2. Halve the peaches and scoop out the stones with a teaspoon. Cut into 1cm-thick slices. Add them to the marinade and set to one side to pickle for up to 20 mins (but don't leave them in the marinade for longer than that).
3. While the peaches pickle, bring a large pan of water to the boil. Trim the woody ends from the French beans. Drop the beans into the boiling water and simmer for 4 mins. Drain and plunge into ice cold water to stop them cooking. Set to one side.
4. Zest and juice the lemon into a large bowl. Add 2 tbsp olive oil, 1 tsp Dijon mustard, 1 tsp sugar and a good pinch of salt and pepper. Whisk well to make a dressing. Add the cooked white & red quinoa and stir to coat. Halve the cherry tomatoes. Drain the French beans. Add them both to the bowl and toss to mix.

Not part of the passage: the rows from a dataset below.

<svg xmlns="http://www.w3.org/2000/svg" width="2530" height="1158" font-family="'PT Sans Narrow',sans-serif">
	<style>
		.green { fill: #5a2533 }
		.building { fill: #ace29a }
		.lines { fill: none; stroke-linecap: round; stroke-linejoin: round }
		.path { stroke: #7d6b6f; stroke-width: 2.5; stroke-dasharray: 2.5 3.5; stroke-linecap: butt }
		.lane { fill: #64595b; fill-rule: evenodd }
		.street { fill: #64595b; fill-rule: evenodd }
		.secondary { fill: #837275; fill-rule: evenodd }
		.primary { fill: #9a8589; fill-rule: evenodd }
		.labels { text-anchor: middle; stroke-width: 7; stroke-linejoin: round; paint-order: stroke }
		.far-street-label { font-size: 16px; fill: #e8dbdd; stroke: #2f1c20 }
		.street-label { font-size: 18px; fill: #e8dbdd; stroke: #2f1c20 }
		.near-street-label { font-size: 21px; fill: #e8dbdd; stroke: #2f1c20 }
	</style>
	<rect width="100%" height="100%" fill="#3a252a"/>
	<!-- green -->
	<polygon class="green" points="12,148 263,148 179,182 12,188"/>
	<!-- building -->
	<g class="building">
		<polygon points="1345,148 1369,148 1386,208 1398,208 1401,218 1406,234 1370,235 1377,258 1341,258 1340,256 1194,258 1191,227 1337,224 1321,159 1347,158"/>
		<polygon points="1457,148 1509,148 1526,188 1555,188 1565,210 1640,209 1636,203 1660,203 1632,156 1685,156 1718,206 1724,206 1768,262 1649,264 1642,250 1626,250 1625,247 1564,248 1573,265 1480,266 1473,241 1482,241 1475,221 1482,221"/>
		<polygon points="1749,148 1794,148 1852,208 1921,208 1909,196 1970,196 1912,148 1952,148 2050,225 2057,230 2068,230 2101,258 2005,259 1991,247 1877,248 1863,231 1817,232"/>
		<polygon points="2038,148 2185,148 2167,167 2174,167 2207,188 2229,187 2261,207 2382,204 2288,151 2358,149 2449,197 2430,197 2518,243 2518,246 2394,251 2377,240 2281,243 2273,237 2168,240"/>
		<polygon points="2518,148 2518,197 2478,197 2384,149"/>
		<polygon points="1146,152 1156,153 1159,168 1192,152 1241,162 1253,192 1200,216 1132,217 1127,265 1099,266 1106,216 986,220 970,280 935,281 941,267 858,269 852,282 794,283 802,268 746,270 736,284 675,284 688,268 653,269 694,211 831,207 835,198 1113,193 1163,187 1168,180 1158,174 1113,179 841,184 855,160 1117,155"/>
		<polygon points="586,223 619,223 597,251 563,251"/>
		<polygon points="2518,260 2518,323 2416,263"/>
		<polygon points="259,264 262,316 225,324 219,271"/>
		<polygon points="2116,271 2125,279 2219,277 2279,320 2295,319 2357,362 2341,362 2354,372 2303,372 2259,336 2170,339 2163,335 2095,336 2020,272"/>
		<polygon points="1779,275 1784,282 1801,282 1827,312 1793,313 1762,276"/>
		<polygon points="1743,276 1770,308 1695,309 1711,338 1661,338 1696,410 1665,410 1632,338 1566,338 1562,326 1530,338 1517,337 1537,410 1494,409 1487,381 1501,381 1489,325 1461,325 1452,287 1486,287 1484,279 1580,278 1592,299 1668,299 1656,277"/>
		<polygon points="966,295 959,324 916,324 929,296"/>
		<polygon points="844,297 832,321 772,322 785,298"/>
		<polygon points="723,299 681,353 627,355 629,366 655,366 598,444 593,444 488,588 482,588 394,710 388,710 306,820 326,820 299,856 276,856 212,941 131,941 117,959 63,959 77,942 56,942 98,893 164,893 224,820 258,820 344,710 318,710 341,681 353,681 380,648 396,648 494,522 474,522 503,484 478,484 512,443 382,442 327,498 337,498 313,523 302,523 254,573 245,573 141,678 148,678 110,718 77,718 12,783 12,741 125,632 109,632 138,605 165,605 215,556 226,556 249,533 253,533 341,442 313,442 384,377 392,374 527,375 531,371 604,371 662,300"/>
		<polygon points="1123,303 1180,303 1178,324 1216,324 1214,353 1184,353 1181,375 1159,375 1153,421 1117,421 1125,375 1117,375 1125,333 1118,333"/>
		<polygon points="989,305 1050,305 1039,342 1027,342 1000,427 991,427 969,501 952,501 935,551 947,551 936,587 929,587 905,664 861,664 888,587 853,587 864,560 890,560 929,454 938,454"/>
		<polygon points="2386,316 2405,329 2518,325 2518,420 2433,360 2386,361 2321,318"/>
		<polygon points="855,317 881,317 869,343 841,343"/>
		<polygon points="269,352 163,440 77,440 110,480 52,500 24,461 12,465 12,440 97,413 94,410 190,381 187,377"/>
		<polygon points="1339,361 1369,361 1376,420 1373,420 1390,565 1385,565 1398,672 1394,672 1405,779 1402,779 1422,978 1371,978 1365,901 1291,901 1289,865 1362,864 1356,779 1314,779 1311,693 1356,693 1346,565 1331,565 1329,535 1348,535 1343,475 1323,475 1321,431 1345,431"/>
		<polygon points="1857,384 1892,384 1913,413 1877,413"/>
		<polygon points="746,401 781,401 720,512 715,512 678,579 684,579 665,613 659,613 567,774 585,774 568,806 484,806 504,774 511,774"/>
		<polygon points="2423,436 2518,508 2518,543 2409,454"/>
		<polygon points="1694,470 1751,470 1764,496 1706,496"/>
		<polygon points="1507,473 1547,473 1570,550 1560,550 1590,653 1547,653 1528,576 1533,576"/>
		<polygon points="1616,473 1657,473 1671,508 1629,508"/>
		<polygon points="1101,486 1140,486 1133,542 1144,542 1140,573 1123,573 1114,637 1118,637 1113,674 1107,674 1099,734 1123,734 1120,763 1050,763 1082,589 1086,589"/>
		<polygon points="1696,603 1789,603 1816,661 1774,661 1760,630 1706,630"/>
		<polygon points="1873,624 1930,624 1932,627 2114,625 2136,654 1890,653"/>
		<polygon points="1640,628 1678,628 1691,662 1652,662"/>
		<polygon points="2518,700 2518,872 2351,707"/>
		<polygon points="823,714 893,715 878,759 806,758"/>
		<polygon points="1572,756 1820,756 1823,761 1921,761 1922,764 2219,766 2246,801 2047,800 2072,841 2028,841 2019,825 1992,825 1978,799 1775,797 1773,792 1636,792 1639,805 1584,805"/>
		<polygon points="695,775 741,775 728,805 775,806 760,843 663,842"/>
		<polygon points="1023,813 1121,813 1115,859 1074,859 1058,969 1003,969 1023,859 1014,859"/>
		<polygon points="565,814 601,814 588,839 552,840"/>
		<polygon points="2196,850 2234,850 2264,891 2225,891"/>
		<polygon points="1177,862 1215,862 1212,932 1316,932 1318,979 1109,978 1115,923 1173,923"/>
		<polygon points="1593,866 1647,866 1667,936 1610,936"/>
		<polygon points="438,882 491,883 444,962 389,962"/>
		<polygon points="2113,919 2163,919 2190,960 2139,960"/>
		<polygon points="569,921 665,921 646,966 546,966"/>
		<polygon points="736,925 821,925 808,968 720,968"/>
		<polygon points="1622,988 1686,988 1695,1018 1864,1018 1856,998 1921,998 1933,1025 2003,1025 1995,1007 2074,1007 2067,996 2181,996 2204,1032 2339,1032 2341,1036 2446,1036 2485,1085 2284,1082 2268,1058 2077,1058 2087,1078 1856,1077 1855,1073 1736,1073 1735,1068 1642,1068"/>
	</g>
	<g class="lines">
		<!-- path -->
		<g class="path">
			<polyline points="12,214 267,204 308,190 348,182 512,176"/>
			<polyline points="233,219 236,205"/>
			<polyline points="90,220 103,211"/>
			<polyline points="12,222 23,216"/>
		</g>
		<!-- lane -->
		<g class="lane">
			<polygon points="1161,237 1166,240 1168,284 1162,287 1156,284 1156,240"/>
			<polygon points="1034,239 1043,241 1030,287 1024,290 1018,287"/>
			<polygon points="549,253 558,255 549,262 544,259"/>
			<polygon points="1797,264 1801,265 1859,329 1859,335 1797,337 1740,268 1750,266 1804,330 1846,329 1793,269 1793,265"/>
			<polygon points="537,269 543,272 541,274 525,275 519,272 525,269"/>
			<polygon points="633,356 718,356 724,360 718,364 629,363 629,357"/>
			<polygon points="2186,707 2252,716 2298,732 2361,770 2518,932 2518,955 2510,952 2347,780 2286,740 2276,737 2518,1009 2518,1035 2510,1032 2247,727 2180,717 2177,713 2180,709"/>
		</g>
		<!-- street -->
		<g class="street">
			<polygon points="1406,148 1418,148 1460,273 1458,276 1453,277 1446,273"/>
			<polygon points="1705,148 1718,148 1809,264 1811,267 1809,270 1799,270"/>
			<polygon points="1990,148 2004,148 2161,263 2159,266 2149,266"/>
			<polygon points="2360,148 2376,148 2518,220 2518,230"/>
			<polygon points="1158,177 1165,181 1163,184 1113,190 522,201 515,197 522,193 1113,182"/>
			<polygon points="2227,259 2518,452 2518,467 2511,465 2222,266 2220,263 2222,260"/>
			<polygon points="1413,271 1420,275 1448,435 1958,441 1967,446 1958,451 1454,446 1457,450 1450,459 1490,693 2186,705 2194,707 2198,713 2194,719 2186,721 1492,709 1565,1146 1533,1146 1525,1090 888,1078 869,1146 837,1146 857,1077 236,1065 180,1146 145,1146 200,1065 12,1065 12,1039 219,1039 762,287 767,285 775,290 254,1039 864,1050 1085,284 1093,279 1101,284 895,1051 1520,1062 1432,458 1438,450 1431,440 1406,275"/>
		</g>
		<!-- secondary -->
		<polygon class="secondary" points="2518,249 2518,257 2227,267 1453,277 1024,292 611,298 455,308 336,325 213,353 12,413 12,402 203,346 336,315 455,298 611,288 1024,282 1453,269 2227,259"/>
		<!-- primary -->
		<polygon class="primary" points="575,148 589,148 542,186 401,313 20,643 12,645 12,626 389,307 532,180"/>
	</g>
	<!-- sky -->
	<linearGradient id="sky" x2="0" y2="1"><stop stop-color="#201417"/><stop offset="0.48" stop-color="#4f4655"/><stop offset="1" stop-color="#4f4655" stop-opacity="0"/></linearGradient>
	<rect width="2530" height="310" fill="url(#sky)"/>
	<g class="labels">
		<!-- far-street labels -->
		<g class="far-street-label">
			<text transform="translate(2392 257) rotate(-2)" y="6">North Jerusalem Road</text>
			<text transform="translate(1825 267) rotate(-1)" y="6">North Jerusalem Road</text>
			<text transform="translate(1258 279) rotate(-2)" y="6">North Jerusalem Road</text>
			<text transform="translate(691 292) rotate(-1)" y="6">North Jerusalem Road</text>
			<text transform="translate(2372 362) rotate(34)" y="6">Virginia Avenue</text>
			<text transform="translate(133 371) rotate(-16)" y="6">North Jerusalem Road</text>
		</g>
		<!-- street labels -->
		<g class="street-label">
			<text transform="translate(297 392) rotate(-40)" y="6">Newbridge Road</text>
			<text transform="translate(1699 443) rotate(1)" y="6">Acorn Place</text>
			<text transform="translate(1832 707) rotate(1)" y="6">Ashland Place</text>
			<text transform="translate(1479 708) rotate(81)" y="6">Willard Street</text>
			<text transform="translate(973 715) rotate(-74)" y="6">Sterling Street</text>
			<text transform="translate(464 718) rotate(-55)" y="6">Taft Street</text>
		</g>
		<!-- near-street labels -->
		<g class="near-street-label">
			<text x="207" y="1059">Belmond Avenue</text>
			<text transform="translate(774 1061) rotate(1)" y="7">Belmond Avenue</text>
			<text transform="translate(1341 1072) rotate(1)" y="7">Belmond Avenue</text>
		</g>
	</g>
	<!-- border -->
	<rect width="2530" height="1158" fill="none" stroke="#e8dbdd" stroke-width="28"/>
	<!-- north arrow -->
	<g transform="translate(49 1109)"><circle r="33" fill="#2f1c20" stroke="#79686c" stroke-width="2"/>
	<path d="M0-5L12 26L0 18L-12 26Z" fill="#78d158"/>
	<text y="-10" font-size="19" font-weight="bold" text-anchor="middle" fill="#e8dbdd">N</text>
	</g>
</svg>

5. Arrange the mixed salad leaves, remaining tarragon and the basil leaves on a large serving platter. Tumble the dressed quinoa, cherry tomatoes and French beans on top and gently toss to mix. Scatter the pickled peaches on top of the salad, drizzling over the marinade. Dot over the buffalo bocconcini, tearing them in half if you wish. Drizzle over a little extra olive oil and serve straight away.